» **TASK ITEM**
From the data below, repeat exactly the lines from the line with "recipe detail view" to the line with "- **No instructions**: Prevent", both included.

************

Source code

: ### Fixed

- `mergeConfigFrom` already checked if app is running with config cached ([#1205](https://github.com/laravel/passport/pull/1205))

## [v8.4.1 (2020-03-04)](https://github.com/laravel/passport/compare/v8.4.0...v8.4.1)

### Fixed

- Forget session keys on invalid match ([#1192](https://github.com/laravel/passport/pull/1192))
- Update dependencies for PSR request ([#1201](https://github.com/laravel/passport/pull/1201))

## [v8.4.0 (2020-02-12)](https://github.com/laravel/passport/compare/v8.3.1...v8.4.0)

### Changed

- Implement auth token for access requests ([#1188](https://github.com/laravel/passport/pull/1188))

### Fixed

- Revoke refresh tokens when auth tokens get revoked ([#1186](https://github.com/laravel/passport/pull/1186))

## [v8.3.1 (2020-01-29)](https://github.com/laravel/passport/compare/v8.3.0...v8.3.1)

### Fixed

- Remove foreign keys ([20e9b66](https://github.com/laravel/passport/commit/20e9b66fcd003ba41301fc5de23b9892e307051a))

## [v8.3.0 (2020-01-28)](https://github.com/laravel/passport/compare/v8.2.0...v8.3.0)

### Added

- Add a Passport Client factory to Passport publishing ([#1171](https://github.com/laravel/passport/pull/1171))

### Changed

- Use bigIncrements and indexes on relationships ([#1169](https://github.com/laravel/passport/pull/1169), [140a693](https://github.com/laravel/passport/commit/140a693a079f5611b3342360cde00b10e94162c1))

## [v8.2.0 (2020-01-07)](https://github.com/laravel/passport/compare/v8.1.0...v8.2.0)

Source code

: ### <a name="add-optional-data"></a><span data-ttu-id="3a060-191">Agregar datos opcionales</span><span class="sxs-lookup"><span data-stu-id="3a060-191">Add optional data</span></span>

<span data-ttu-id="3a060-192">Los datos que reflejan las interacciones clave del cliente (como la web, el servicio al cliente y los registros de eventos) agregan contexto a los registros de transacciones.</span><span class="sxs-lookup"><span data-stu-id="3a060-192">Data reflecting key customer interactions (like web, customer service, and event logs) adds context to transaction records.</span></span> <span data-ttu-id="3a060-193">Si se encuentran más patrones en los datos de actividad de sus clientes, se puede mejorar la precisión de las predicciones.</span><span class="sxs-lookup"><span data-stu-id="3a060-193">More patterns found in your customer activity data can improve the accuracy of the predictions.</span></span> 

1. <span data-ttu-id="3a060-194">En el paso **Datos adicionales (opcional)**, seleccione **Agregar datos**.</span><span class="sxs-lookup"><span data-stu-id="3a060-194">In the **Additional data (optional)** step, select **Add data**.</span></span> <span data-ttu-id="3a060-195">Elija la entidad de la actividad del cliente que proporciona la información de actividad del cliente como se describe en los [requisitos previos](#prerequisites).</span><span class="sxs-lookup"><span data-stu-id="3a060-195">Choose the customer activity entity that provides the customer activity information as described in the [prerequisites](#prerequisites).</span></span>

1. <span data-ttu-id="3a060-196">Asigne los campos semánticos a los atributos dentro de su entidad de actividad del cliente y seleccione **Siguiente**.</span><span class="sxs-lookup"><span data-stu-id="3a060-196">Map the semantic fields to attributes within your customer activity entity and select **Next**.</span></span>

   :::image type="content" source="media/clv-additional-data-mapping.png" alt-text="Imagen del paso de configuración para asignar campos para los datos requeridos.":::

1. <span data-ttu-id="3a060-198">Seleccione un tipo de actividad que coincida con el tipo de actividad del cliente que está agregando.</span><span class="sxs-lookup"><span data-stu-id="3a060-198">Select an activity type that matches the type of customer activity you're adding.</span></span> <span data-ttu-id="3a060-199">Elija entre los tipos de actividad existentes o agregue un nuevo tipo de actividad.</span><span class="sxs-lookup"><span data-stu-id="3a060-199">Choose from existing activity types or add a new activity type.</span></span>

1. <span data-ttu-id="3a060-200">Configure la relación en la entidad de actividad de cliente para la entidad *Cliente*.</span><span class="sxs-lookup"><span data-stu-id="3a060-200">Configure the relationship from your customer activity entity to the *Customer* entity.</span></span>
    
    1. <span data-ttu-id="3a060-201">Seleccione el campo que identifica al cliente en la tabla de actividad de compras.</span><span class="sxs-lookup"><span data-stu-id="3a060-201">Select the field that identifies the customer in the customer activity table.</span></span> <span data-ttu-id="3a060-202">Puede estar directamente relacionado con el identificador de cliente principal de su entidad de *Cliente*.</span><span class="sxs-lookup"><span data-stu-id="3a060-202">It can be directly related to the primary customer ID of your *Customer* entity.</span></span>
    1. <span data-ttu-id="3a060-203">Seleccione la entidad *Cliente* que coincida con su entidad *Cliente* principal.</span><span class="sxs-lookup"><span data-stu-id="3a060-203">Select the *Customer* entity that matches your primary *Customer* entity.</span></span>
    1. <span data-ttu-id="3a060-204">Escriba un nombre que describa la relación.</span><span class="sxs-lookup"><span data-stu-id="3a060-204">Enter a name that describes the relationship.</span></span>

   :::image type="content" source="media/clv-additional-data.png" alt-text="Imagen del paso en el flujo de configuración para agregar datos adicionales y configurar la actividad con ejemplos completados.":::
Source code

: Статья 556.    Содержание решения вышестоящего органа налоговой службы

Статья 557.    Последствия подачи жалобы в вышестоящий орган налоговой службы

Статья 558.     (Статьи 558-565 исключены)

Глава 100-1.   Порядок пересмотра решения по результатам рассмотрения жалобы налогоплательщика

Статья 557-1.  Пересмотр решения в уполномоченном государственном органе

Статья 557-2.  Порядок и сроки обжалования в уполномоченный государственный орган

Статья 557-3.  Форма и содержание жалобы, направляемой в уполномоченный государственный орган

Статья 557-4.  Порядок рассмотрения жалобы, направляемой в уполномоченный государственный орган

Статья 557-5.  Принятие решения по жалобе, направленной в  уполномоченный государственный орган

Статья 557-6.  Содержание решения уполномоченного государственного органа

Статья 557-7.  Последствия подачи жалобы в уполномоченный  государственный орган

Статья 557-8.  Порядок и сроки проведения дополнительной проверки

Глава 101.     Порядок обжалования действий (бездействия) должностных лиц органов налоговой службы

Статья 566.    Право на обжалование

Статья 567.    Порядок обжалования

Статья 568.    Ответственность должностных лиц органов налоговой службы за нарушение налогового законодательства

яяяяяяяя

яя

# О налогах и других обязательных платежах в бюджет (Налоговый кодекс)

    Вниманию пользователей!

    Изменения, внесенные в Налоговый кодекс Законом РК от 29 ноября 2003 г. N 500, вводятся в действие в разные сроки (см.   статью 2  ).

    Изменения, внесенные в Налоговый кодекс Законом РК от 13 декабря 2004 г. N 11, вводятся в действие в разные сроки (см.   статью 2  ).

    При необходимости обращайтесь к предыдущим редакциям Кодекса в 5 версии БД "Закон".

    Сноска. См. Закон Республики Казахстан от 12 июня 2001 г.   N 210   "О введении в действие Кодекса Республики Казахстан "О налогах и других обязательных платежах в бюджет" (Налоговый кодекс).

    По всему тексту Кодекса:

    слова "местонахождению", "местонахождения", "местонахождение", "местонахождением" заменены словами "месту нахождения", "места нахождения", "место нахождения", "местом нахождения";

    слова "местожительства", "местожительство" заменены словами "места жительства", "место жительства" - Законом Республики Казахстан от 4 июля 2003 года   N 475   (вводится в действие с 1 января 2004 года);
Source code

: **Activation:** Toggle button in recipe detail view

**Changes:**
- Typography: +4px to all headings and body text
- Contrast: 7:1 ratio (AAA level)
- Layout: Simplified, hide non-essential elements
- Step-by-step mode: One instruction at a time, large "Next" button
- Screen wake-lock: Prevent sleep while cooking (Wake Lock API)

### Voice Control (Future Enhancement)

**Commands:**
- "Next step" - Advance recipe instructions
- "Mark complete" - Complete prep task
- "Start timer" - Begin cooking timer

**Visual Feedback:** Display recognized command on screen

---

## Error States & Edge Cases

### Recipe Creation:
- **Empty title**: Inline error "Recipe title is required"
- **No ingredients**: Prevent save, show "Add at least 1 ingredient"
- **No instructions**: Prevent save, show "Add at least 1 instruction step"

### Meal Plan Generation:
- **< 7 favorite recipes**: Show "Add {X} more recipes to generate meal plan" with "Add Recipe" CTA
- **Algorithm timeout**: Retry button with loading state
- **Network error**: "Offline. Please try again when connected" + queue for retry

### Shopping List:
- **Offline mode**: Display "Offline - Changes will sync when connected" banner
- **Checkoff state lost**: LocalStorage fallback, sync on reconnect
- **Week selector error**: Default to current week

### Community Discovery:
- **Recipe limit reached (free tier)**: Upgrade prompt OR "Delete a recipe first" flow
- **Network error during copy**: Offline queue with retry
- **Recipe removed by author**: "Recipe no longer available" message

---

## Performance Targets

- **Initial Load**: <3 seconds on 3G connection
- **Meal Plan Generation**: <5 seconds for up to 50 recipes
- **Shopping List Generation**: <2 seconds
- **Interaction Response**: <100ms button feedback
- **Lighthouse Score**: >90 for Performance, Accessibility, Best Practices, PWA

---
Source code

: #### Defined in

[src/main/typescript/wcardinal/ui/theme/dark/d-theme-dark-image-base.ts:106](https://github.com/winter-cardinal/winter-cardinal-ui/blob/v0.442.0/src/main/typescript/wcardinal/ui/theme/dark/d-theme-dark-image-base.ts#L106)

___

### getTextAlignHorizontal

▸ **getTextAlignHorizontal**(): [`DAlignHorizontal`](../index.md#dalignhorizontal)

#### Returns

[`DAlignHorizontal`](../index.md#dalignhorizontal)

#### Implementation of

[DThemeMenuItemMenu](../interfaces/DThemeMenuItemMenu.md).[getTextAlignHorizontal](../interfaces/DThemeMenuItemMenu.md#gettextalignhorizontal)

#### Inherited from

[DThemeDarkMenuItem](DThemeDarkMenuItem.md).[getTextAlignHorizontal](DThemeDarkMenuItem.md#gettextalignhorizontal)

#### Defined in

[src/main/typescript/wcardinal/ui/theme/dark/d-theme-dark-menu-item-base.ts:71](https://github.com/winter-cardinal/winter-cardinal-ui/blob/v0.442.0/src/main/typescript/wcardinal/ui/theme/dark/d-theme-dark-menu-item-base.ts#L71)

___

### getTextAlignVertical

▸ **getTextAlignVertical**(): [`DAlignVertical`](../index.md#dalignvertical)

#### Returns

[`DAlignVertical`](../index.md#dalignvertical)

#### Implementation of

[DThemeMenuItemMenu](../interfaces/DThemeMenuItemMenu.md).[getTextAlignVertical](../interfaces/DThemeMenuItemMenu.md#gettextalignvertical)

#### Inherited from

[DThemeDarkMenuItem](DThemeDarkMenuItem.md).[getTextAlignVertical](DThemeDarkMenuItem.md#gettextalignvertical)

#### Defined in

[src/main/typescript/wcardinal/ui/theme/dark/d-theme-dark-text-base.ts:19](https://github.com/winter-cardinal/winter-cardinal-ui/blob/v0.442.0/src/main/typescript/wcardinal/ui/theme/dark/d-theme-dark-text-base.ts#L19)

************

» **SOLUTION TO THIS EXERCISE**
: **Activation:** Toggle button in recipe detail view

**Changes:**
- Typography: +4px to all headings and body text
- Contrast: 7:1 ratio (AAA level)
- Layout: Simplified, hide non-essential elements
- Step-by-step mode: One instruction at a time, large "Next" button
- Screen wake-lock: Prevent sleep while cooking (Wake Lock API)

### Voice Control (Future Enhancement)

**Commands:**
- "Next step" - Advance recipe instructions
- "Mark complete" - Complete prep task
- "Start timer" - Begin cooking timer

**Visual Feedback:** Display recognized command on screen

---

## Error States & Edge Cases

### Recipe Creation:
- **Empty title**: Inline error "Recipe title is required"
- **No ingredients**: Prevent save, show "Add at least 1 ingredient"
- **No instructions**: Prevent save, show "Add at least 1 instruction step"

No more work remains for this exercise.